## ACTIVITY
Verbatim copy without pictures. Please print every entry as it stands.

## SUPPLIED ENTRIES
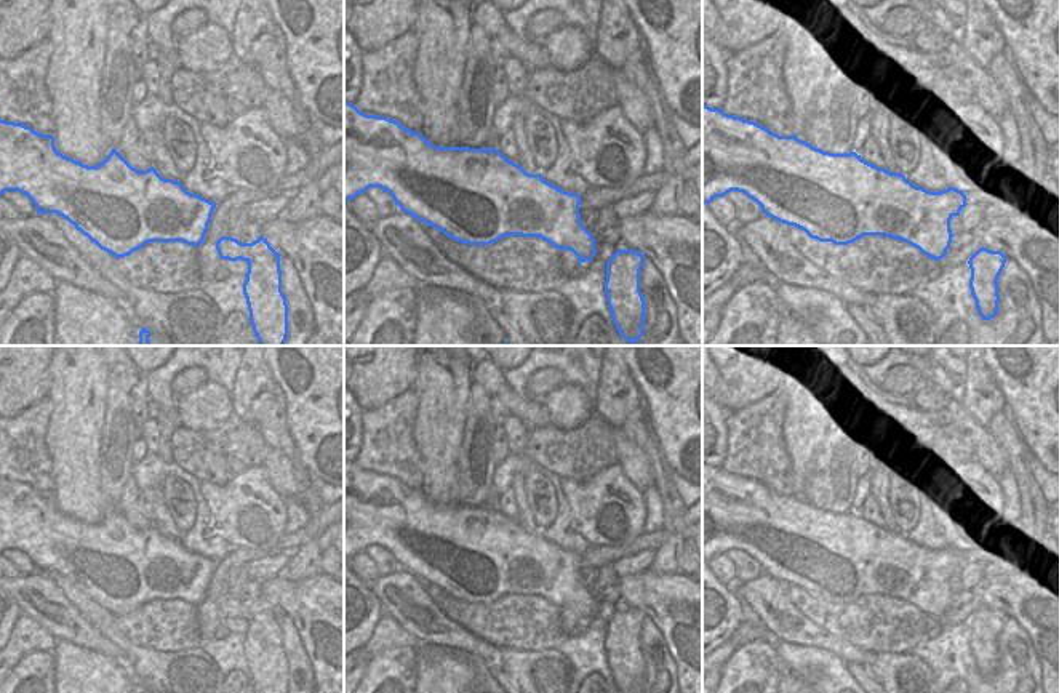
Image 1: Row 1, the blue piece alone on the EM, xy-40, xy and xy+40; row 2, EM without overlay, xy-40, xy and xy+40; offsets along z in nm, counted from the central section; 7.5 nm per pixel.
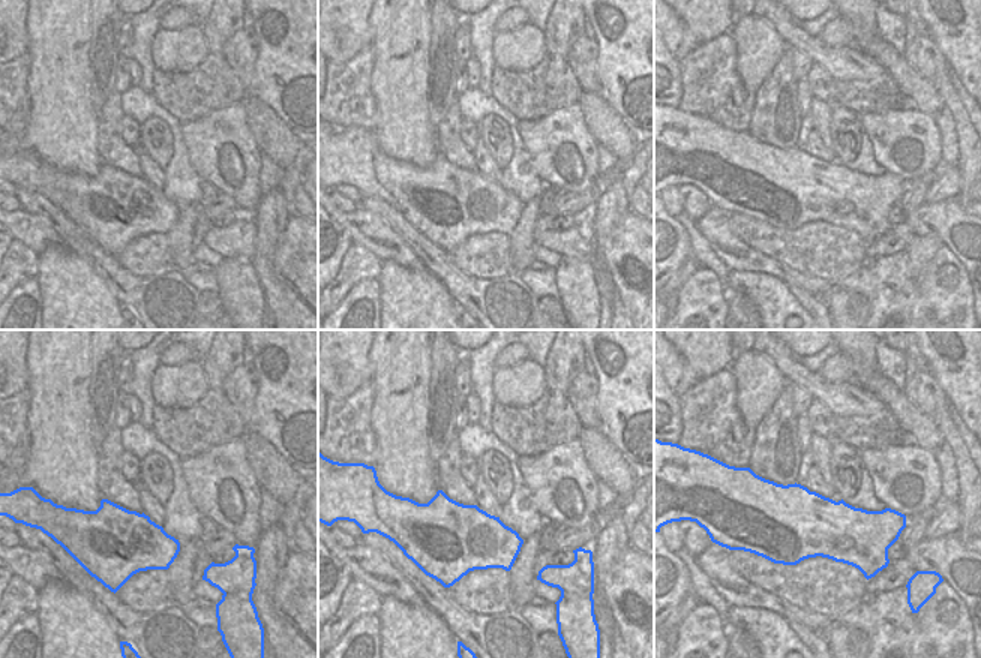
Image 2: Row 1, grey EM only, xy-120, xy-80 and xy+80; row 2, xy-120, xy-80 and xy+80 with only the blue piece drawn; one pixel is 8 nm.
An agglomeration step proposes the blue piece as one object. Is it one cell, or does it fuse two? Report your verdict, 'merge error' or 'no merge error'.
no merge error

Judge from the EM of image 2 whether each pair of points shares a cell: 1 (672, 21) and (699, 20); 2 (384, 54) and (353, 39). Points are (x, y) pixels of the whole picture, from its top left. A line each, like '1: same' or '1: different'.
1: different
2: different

## OUTPUT BELOW
Image 1: Row 1, the blue piece alone on the EM, xy-40, xy and xy+40; row 2, EM without overlay, xy-40, xy and xy+40; offsets along z in nm, counted from the central section; 7.5 nm per pixel.
Image 2: Row 1, grey EM only, xy-120, xy-80 and xy+80; row 2, xy-120, xy-80 and xy+80 with only the blue piece drawn; one pixel is 8 nm.
An agglomeration step proposes the blue piece as one object. Is it one cell, or does it fuse two? Report your verdict, 'merge error' or 'no merge error'.
no merge error

Judge from the EM of image 2 whether each pair of points shares a cell: 1 (672, 21) and (699, 20); 2 (384, 54) and (353, 39). Points are (x, y) pixels of the whole picture, from its top left. A line each, like '1: same' or '1: different'.
1: different
2: different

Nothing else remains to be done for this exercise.